May8

Bazı filmler vardır, izleyip geçemezsiniz. Onlar, hikaye anlatmaz, bir coğrafyayı, bir kültürü, bir alt kimliği anlatır. Kaan Müjdeci'nin 2014 yapımı Sivas filmi tam da böyle bir film. Bugün Türkiye'de yeniden sokak köpeklerinin 'toplatılması' ve 'uyutulması' gündemdeyken, Sivas'ı yeniden hatırlamak gerekiyor. Çünkü bu film, sinemada gördüğümüz köpeğe üzülüp, sokakta gördüğümüz köpeğe kayıtsız kalmamızın çelişkisini yüzümüze vuruyor. 


Film, 11 yaşındaki Aslan ve yaralı bir dövüş köpeği olan Sivas'ın hikayesini anlatıyor. Filmi güzel yapan klişelikten uzak duran doğallığı. Tipik bir çocuk-köpek filmi anlatısına sahip değil. Ne Aslan tam anlamıyla 'masum' bir çocuk olarak resmediliyor, ne de Sivas romantize ediliyor. Aslan, toplumun dayattığı erkeklik kalıplarıyla büyümeye çalışan, hem öğretmeni hem de ailesi tarafından erkek olmaya, güçlü olmaya zorlanan bir çocuk. Sınıf arkadaşına aşık olur ama bunu gösteremez.
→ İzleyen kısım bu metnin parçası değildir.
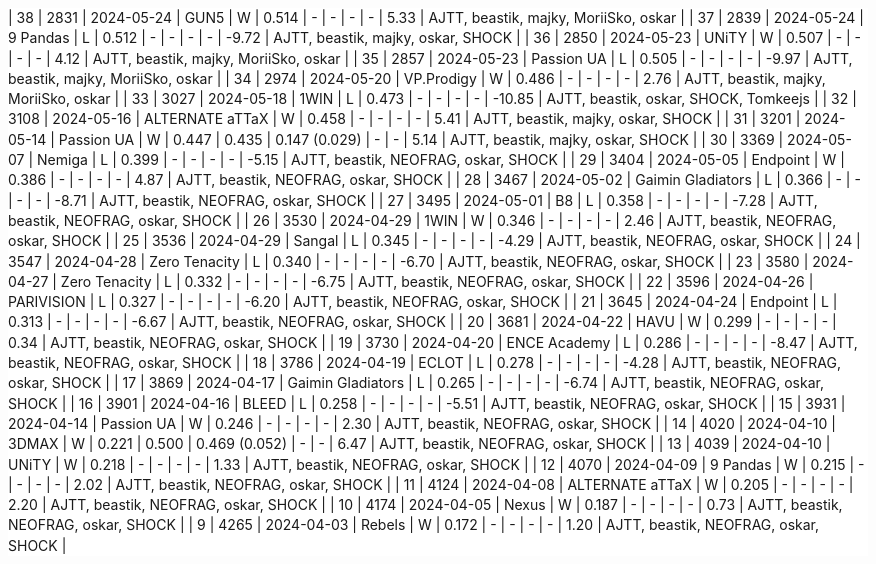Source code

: |           38 |     2831 | 2024-05-24 | GUN5              | W   | 0.514      | -            | -                | -                | -         |     5.33 | AJTT, beastik, majky, MoriiSko, oskar  |
|           37 |     2839 | 2024-05-24 | 9 Pandas          | L   | 0.512      | -            | -                | -                | -         |    -9.72 | AJTT, beastik, majky, oskar, SHOCK     |
|           36 |     2850 | 2024-05-23 | UNiTY             | W   | 0.507      | -            | -                | -                | -         |     4.12 | AJTT, beastik, majky, MoriiSko, oskar  |
|           35 |     2857 | 2024-05-23 | Passion UA        | L   | 0.505      | -            | -                | -                | -         |    -9.97 | AJTT, beastik, majky, MoriiSko, oskar  |
|           34 |     2974 | 2024-05-20 | VP.Prodigy        | W   | 0.486      | -            | -                | -                | -         |     2.76 | AJTT, beastik, majky, MoriiSko, oskar  |
|           33 |     3027 | 2024-05-18 | 1WIN              | L   | 0.473      | -            | -                | -                | -         |   -10.85 | AJTT, beastik, oskar, SHOCK, Tomkeejs  |
|           32 |     3108 | 2024-05-16 | ALTERNATE aTTaX   | W   | 0.458      | -            | -                | -                | -         |     5.41 | AJTT, beastik, majky, oskar, SHOCK     |
|           31 |     3201 | 2024-05-14 | Passion UA        | W   | 0.447      | 0.435        | 0.147 (0.029)    | -                | -         |     5.14 | AJTT, beastik, majky, oskar, SHOCK     |
|           30 |     3369 | 2024-05-07 | Nemiga            | L   | 0.399      | -            | -                | -                | -         |    -5.15 | AJTT, beastik, NEOFRAG, oskar, SHOCK   |
|           29 |     3404 | 2024-05-05 | Endpoint          | W   | 0.386      | -            | -                | -                | -         |     4.87 | AJTT, beastik, NEOFRAG, oskar, SHOCK   |
|           28 |     3467 | 2024-05-02 | Gaimin Gladiators | L   | 0.366      | -            | -                | -                | -         |    -8.71 | AJTT, beastik, NEOFRAG, oskar, SHOCK   |
|           27 |     3495 | 2024-05-01 | B8                | L   | 0.358      | -            | -                | -                | -         |    -7.28 | AJTT, beastik, NEOFRAG, oskar, SHOCK   |
|           26 |     3530 | 2024-04-29 | 1WIN              | W   | 0.346      | -            | -                | -                | -         |     2.46 | AJTT, beastik, NEOFRAG, oskar, SHOCK   |
|           25 |     3536 | 2024-04-29 | Sangal            | L   | 0.345      | -            | -                | -                | -         |    -4.29 | AJTT, beastik, NEOFRAG, oskar, SHOCK   |
|           24 |     3547 | 2024-04-28 | Zero Tenacity     | L   | 0.340      | -            | -                | -                | -         |    -6.70 | AJTT, beastik, NEOFRAG, oskar, SHOCK   |
|           23 |     3580 | 2024-04-27 | Zero Tenacity     | L   | 0.332      | -            | -                | -                | -         |    -6.75 | AJTT, beastik, NEOFRAG, oskar, SHOCK   |
|           22 |     3596 | 2024-04-26 | PARIVISION        | L   | 0.327      | -            | -                | -                | -         |    -6.20 | AJTT, beastik, NEOFRAG, oskar, SHOCK   |
|           21 |     3645 | 2024-04-24 | Endpoint          | L   | 0.313      | -            | -                | -                | -         |    -6.67 | AJTT, beastik, NEOFRAG, oskar, SHOCK   |
|           20 |     3681 | 2024-04-22 | HAVU              | W   | 0.299      | -            | -                | -                | -         |     0.34 | AJTT, beastik, NEOFRAG, oskar, SHOCK   |
|           19 |     3730 | 2024-04-20 | ENCE Academy      | L   | 0.286      | -            | -                | -                | -         |    -8.47 | AJTT, beastik, NEOFRAG, oskar, SHOCK   |
|           18 |     3786 | 2024-04-19 | ECLOT             | L   | 0.278      | -            | -                | -                | -         |    -4.28 | AJTT, beastik, NEOFRAG, oskar, SHOCK   |
|           17 |     3869 | 2024-04-17 | Gaimin Gladiators | L   | 0.265      | -            | -                | -                | -         |    -6.74 | AJTT, beastik, NEOFRAG, oskar, SHOCK   |
|           16 |     3901 | 2024-04-16 | BLEED             | L   | 0.258      | -            | -                | -                | -         |    -5.51 | AJTT, beastik, NEOFRAG, oskar, SHOCK   |
|           15 |     3931 | 2024-04-14 | Passion UA        | W   | 0.246      | -            | -                | -                | -         |     2.30 | AJTT, beastik, NEOFRAG, oskar, SHOCK   |
|           14 |     4020 | 2024-04-10 | 3DMAX             | W   | 0.221      | 0.500        | 0.469 (0.052)    | -                | -         |     6.47 | AJTT, beastik, NEOFRAG, oskar, SHOCK   |
|           13 |     4039 | 2024-04-10 | UNiTY             | W   | 0.218      | -            | -                | -                | -         |     1.33 | AJTT, beastik, NEOFRAG, oskar, SHOCK   |
|           12 |     4070 | 2024-04-09 | 9 Pandas          | W   | 0.215      | -            | -                | -                | -         |     2.02 | AJTT, beastik, NEOFRAG, oskar, SHOCK   |
|           11 |     4124 | 2024-04-08 | ALTERNATE aTTaX   | W   | 0.205      | -            | -                | -                | -         |     2.20 | AJTT, beastik, NEOFRAG, oskar, SHOCK   |
|           10 |     4174 | 2024-04-05 | Nexus             | W   | 0.187      | -            | -                | -                | -         |     0.73 | AJTT, beastik, NEOFRAG, oskar, SHOCK   |
|            9 |     4265 | 2024-04-03 | Rebels            | W   | 0.172      | -            | -                | -                | -         |     1.20 | AJTT, beastik, NEOFRAG, oskar, SHOCK   |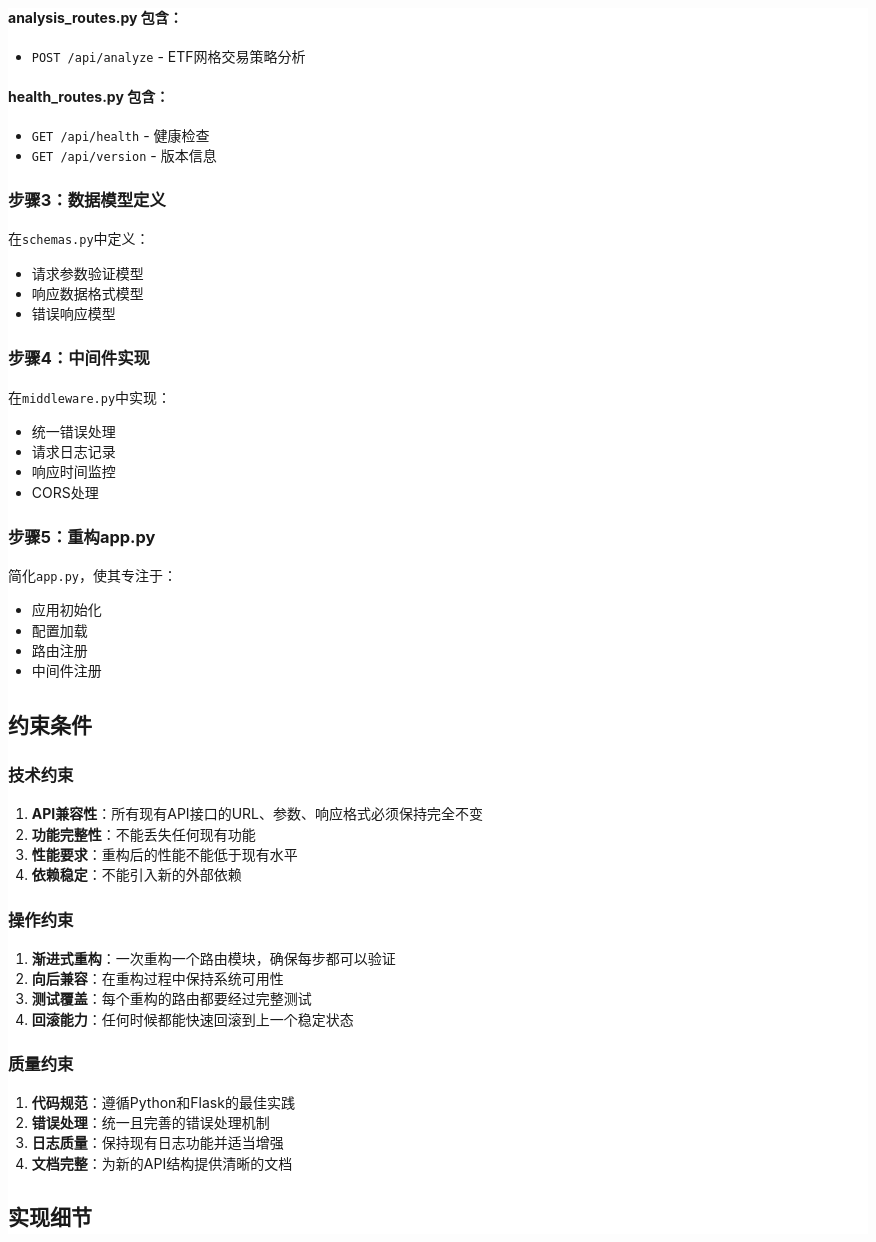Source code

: #### analysis_routes.py 包含：
- `POST /api/analyze` - ETF网格交易策略分析

#### health_routes.py 包含：
- `GET /api/health` - 健康检查
- `GET /api/version` - 版本信息

### 步骤3：数据模型定义
在`schemas.py`中定义：
- 请求参数验证模型
- 响应数据格式模型
- 错误响应模型

### 步骤4：中间件实现
在`middleware.py`中实现：
- 统一错误处理
- 请求日志记录
- 响应时间监控
- CORS处理

### 步骤5：重构app.py
简化`app.py`，使其专注于：
- 应用初始化
- 配置加载
- 路由注册
- 中间件注册

## 约束条件

### 技术约束
1. **API兼容性**：所有现有API接口的URL、参数、响应格式必须保持完全不变
2. **功能完整性**：不能丢失任何现有功能
3. **性能要求**：重构后的性能不能低于现有水平
4. **依赖稳定**：不能引入新的外部依赖

### 操作约束
1. **渐进式重构**：一次重构一个路由模块，确保每步都可以验证
2. **向后兼容**：在重构过程中保持系统可用性
3. **测试覆盖**：每个重构的路由都要经过完整测试
4. **回滚能力**：任何时候都能快速回滚到上一个稳定状态

### 质量约束
1. **代码规范**：遵循Python和Flask的最佳实践
2. **错误处理**：统一且完善的错误处理机制
3. **日志质量**：保持现有日志功能并适当增强
4. **文档完整**：为新的API结构提供清晰的文档

## 实现细节
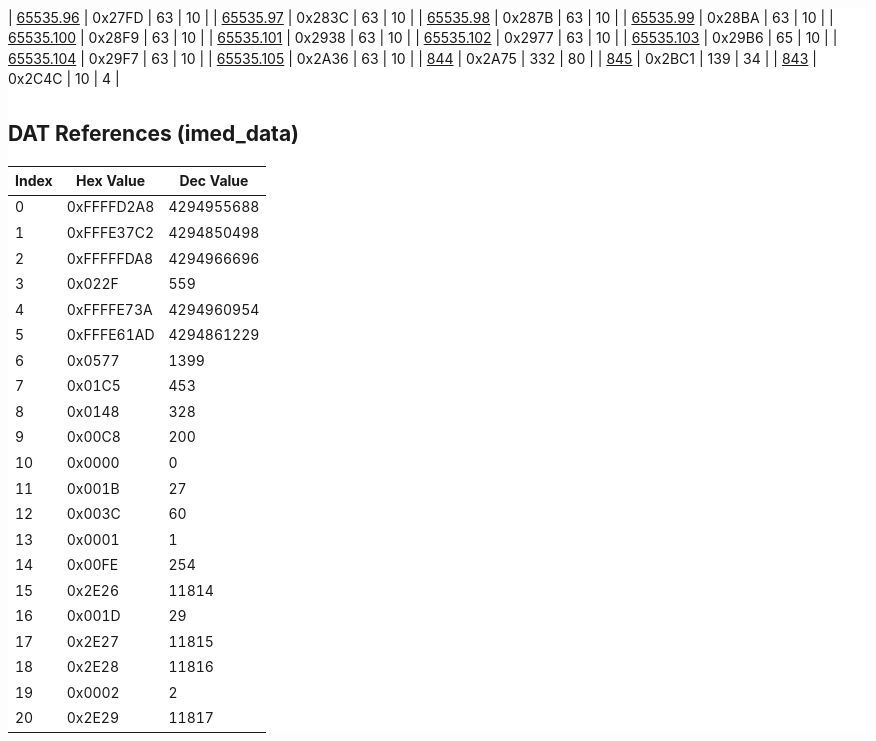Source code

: | [65535.96](./65535.96.md)   | 0x27FD   |     63 |             10 |
| [65535.97](./65535.97.md)   | 0x283C   |     63 |             10 |
| [65535.98](./65535.98.md)   | 0x287B   |     63 |             10 |
| [65535.99](./65535.99.md)   | 0x28BA   |     63 |             10 |
| [65535.100](./65535.100.md) | 0x28F9   |     63 |             10 |
| [65535.101](./65535.101.md) | 0x2938   |     63 |             10 |
| [65535.102](./65535.102.md) | 0x2977   |     63 |             10 |
| [65535.103](./65535.103.md) | 0x29B6   |     65 |             10 |
| [65535.104](./65535.104.md) | 0x29F7   |     63 |             10 |
| [65535.105](./65535.105.md) | 0x2A36   |     63 |             10 |
| [844](./844.md)             | 0x2A75   |    332 |             80 |
| [845](./845.md)             | 0x2BC1   |    139 |             34 |
| [843](./843.md)             | 0x2C4C   |     10 |              4 |

## DAT References (imed_data)

|   Index | Hex Value   |   Dec Value |
|---------|-------------|-------------|
|       0 | 0xFFFFD2A8  |  4294955688 |
|       1 | 0xFFFE37C2  |  4294850498 |
|       2 | 0xFFFFFDA8  |  4294966696 |
|       3 | 0x022F      |         559 |
|       4 | 0xFFFFE73A  |  4294960954 |
|       5 | 0xFFFE61AD  |  4294861229 |
|       6 | 0x0577      |        1399 |
|       7 | 0x01C5      |         453 |
|       8 | 0x0148      |         328 |
|       9 | 0x00C8      |         200 |
|      10 | 0x0000      |           0 |
|      11 | 0x001B      |          27 |
|      12 | 0x003C      |          60 |
|      13 | 0x0001      |           1 |
|      14 | 0x00FE      |         254 |
|      15 | 0x2E26      |       11814 |
|      16 | 0x001D      |          29 |
|      17 | 0x2E27      |       11815 |
|      18 | 0x2E28      |       11816 |
|      19 | 0x0002      |           2 |
|      20 | 0x2E29      |       11817 |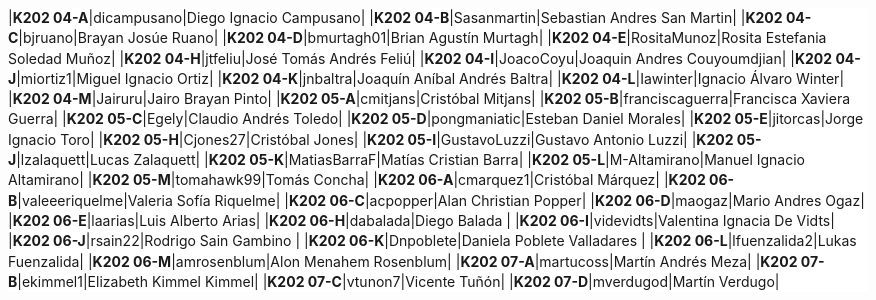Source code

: |**K202 04-A**|dicampusano|Diego Ignacio Campusano|
|**K202 04-B**|Sasanmartin|Sebastian Andres San Martin|
|**K202 04-C**|bjruano|Brayan Josúe Ruano|
|**K202 04-D**|bmurtagh01|Brian Agustín Murtagh|
|**K202 04-E**|RositaMunoz|Rosita Estefania Soledad Muñoz|
|**K202 04-H**|jtfeliu|José Tomás Andrés Feliú|
|**K202 04-I**|JoacoCoyu|Joaquin Andres Couyoumdjian|
|**K202 04-J**|miortiz1|Miguel Ignacio Ortiz|
|**K202 04-K**|jnbaltra|Joaquín Aníbal Andrés Baltra|
|**K202 04-L**|Iawinter|Ignacio Álvaro Winter|
|**K202 04-M**|Jairuru|Jairo Brayan Pinto|
|**K202 05-A**|cmitjans|Cristóbal Mitjans|
|**K202 05-B**|franciscaguerra|Francisca Xaviera Guerra|
|**K202 05-C**|Egely|Claudio Andrés Toledo|
|**K202 05-D**|pongmaniatic|Esteban Daniel Morales|
|**K202 05-E**|jitorcas|Jorge Ignacio Toro|
|**K202 05-H**|Cjones27|Cristóbal Jones|
|**K202 05-I**|GustavoLuzzi|Gustavo Antonio Luzzi|
|**K202 05-J**|lzalaquett|Lucas Zalaquett|
|**K202 05-K**|MatiasBarraF|Matías Cristian Barra|
|**K202 05-L**|M-Altamirano|Manuel Ignacio Altamirano|
|**K202 05-M**|tomahawk99|Tomás Concha|
|**K202 06-A**|cmarquez1|Cristóbal Márquez|
|**K202 06-B**|valeeeriquelme|Valeria Sofía Riquelme|
|**K202 06-C**|acpopper|Alan Christian Popper|
|**K202 06-D**|maogaz|Mario Andres Ogaz|
|**K202 06-E**|laarias|Luis Alberto Arias|
|**K202 06-H**|dabalada|Diego Balada |
|**K202 06-I**|videvidts|Valentina Ignacia De Vidts|
|**K202 06-J**|rsain22|Rodrigo Sain Gambino |
|**K202 06-K**|Dnpoblete|Daniela Poblete Valladares |
|**K202 06-L**|lfuenzalida2|Lukas Fuenzalida|
|**K202 06-M**|amrosenblum|Alon Menahem Rosenblum|
|**K202 07-A**|martucoss|Martín Andrés Meza|
|**K202 07-B**|ekimmel1|Elizabeth Kimmel Kimmel|
|**K202 07-C**|vtunon7|Vicente Tuñón|
|**K202 07-D**|mverdugod|Martín Verdugo|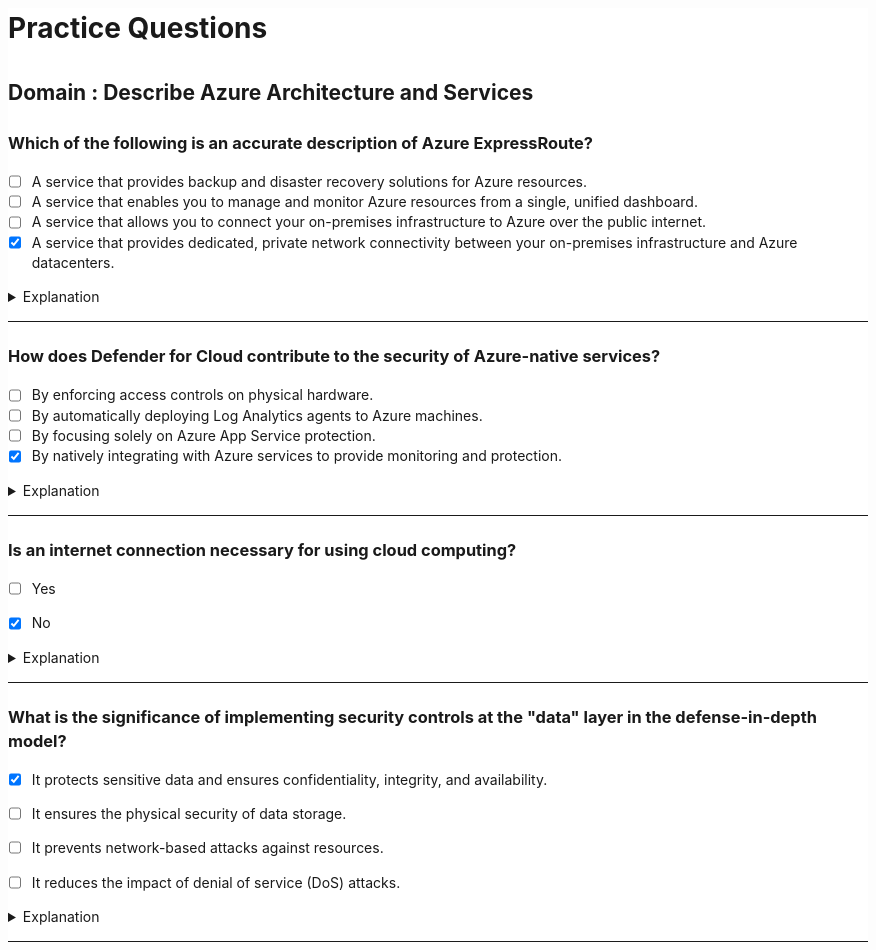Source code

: # Practice Questions

## Domain : Describe Azure Architecture and Services

### Which of the following is an accurate description of Azure ExpressRoute?

- [ ] A service that provides backup and disaster recovery solutions for Azure resources.
- [ ] A service that enables you to manage and monitor Azure resources from a single, unified dashboard.
- [ ] A service that allows you to connect your on-premises infrastructure to Azure over the public internet.
- [x] A service that provides dedicated, private network connectivity between your on-premises infrastructure and Azure datacenters.

<details><summary>Explanation</summary></details>

---

### How does Defender for Cloud contribute to the security of Azure-native services?

- [ ] By enforcing access controls on physical hardware.
- [ ] By automatically deploying Log Analytics agents to Azure machines.
- [ ] By focusing solely on Azure App Service protection.
- [x] By natively integrating with Azure services to provide monitoring and protection.

<details><summary>Explanation</summary></details>


---

### Is an internet connection necessary for using cloud computing?

- [ ] Yes
- [x] No


<details><summary>Explanation</summary></details>

---

### What is the significance of implementing security controls at the "data" layer in the defense-in-depth model?

- [x] It protects sensitive data and ensures confidentiality, integrity, and availability.
- [ ] It ensures the physical security of data storage.
- [ ] It prevents network-based attacks against resources.
- [ ] It reduces the impact of denial of service (DoS) attacks.


<details><summary>Explanation</summary></details>

---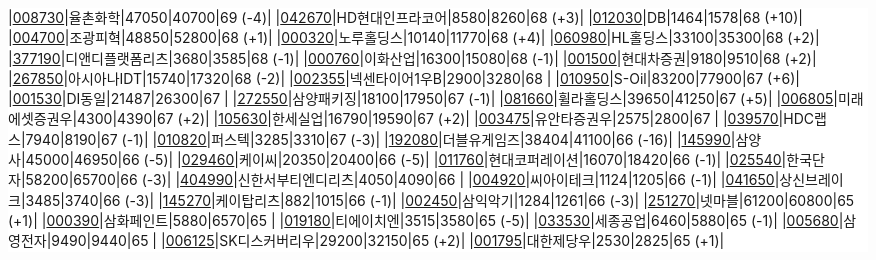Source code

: |[008730](https://finance.daum.net/quotes/A008730)|율촌화학|47050|40700|69 (-4)|
|[042670](https://finance.daum.net/quotes/A042670)|HD현대인프라코어|8580|8260|68 (+3)|
|[012030](https://finance.daum.net/quotes/A012030)|DB|1464|1578|68 (+10)|
|[004700](https://finance.daum.net/quotes/A004700)|조광피혁|48850|52800|68 (+1)|
|[000320](https://finance.daum.net/quotes/A000320)|노루홀딩스|10140|11770|68 (+4)|
|[060980](https://finance.daum.net/quotes/A060980)|HL홀딩스|33100|35300|68 (+2)|
|[377190](https://finance.daum.net/quotes/A377190)|디앤디플랫폼리츠|3680|3585|68 (-1)|
|[000760](https://finance.daum.net/quotes/A000760)|이화산업|16300|15080|68 (-1)|
|[001500](https://finance.daum.net/quotes/A001500)|현대차증권|9180|9510|68 (+2)|
|[267850](https://finance.daum.net/quotes/A267850)|아시아나IDT|15740|17320|68 (-2)|
|[002355](https://finance.daum.net/quotes/A002355)|넥센타이어1우B|2900|3280|68 |
|[010950](https://finance.daum.net/quotes/A010950)|S-Oil|83200|77900|67 (+6)|
|[001530](https://finance.daum.net/quotes/A001530)|DI동일|21487|26300|67 |
|[272550](https://finance.daum.net/quotes/A272550)|삼양패키징|18100|17950|67 (-1)|
|[081660](https://finance.daum.net/quotes/A081660)|휠라홀딩스|39650|41250|67 (+5)|
|[006805](https://finance.daum.net/quotes/A006805)|미래에셋증권우|4300|4390|67 (+2)|
|[105630](https://finance.daum.net/quotes/A105630)|한세실업|16790|19590|67 (+2)|
|[003475](https://finance.daum.net/quotes/A003475)|유안타증권우|2575|2800|67 |
|[039570](https://finance.daum.net/quotes/A039570)|HDC랩스|7940|8190|67 (-1)|
|[010820](https://finance.daum.net/quotes/A010820)|퍼스텍|3285|3310|67 (-3)|
|[192080](https://finance.daum.net/quotes/A192080)|더블유게임즈|38404|41100|66 (-16)|
|[145990](https://finance.daum.net/quotes/A145990)|삼양사|45000|46950|66 (-5)|
|[029460](https://finance.daum.net/quotes/A029460)|케이씨|20350|20400|66 (-5)|
|[011760](https://finance.daum.net/quotes/A011760)|현대코퍼레이션|16070|18420|66 (-1)|
|[025540](https://finance.daum.net/quotes/A025540)|한국단자|58200|65700|66 (-3)|
|[404990](https://finance.daum.net/quotes/A404990)|신한서부티엔디리츠|4050|4090|66 |
|[004920](https://finance.daum.net/quotes/A004920)|씨아이테크|1124|1205|66 (-1)|
|[041650](https://finance.daum.net/quotes/A041650)|상신브레이크|3485|3740|66 (-3)|
|[145270](https://finance.daum.net/quotes/A145270)|케이탑리츠|882|1015|66 (-1)|
|[002450](https://finance.daum.net/quotes/A002450)|삼익악기|1284|1261|66 (-3)|
|[251270](https://finance.daum.net/quotes/A251270)|넷마블|61200|60800|65 (+1)|
|[000390](https://finance.daum.net/quotes/A000390)|삼화페인트|5880|6570|65 |
|[019180](https://finance.daum.net/quotes/A019180)|티에이치엔|3515|3580|65 (-5)|
|[033530](https://finance.daum.net/quotes/A033530)|세종공업|6460|5880|65 (-1)|
|[005680](https://finance.daum.net/quotes/A005680)|삼영전자|9490|9440|65 |
|[006125](https://finance.daum.net/quotes/A006125)|SK디스커버리우|29200|32150|65 (+2)|
|[001795](https://finance.daum.net/quotes/A001795)|대한제당우|2530|2825|65 (+1)|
Sahneye çıkmak ister ama 'büyümemiş' sayıldığı için bu da olmaz. İşte bu noktada yaralı olduğu için terk edilmiş dövüş köpeği Sivas giriyor hayatına. Tanıştıklarında her ikisi de yaralı, her ikisi de henüz 'olmamış' iken, Sivas astık Aslan için bir güç sembolü oluyor. Ailesinin dikkatini çekmesine, arkadaşları arasında itibarı artmasına sebep olur. Sivas'ı maskülenliğini ispat için kullanıp sevdiği kıza Sivas'ın gücü üzerinden kur bile yapıyor. Ama bu masum ilişki daha sonraları naif bir çocuk-köpek bağı olmaktan uzaklaşıyor. Sivas köpek dövüşlerinden kan, diş lekeleri arasında kalabalık tezahüratlar eşliğinde hem kendisinin, hem de sahibi Aslan'ın 'erkekliğini' ve 'gücünü' ispat için savaşıyor. Peki biz bu sahnelerde neyi izliyoruz gerçekte? Bir köpeği mi? Bir çocuğu mu?

Sivas filmi, Türkiye'nin kırsal gerçekliğine dair sert ama en azından dürüst bir tablo çiziyor. Hayvanların araçsallaştırıldığı, işe yaradığı sürece değer gördüğü kültürü bize gösteriyor. Dövüştürülen köpekler de dövüş edemez hale geldiklerinde ya dışlanıp açık arazilere terk edilir ya da yok edilir. Filmin sonunda köpeğini artık dövüştürmeyeceğini söyleyen Aslan'a söylenen sözler: " O niye la? O bir it. Kapının önünde dursun da çocukları mı kovalasın. Herkes yerini bilecek, it de itliğini bilecek. Sen ona yal (mama) veriyorsan o da bunun hakkını verecek, boğuşacak." insan ile köpek arasındaki çizgiyi bu menfaat çerçevesi üzerinden çiziyor. Şehirlerde de farklı manzara yok. Sokak köpekleri ya tehdit olarak görülüyor ya da romantize edilerek parlatılıyor. Arası yok. Bu ikili bakış arasında yok olan ise hayvanların kendisi oluyor. Sözüne şöyle devam ediyor "Sen it olarak doğ, vay ben aslanım, aslan olacam de" ile hem kendisini ispat etmeye çalışan Aslan'a sınıfsal bir had bildiriyor, hem de bir köpeğin sadece köpek olarak kalacağını vurguluyor. 


Filmin en dikkat çekici başarılarından biri, köpeği simgeselleştirmeden bir karakter olarak sunabilmesi. Sivas sadece bir hayvan değil, izleyicinin gözünde canlı, hissedebilen, acı çeken bir birey. Ancak film boyunca Sivas'ın kaderi, Aslan'ın toplumdaki konumuyla doğrudan ilişkilidir. Hatta çoğu kez bu iki karakter iç içe geçmiş vaziyette.  Sivas'ı dövüşüyor görürüz ama dövüşen Aslan'ın iç dünyasıdır. Yaralan Sivas'tır ama acı çeken Aslan. Sivas'a kimliği üzerinden had bildirilir, ama had bilen Aslan olur. 


Sokak köpeğinden vakti zamanında ben de dost edinmiştim. Çocukluğumuzda televizyon ekranlarında dönen Lassie filminden esinlenip adını da Lassie koymuş, bir aşağı bir yukarı koşturup durmuştuk. Her mahallenin vardı böyle köpeği. Çocukların isim verdiği, kasabın artık etleri verdiği, annelerin kızdığı ama gizliden su bıraktığı. Yeni yasa ile ne bu tarz yeni dostluklar kurulabilecek, ne de Sivas filmi gibi filmler yapılacak. Yapılsa da sokakta düşman olarak benimsememiz yüzünden toplatılmış köpekleri sinemada yeniden kahraman yapacak ikiyüzlülüğümüzle yapılacak.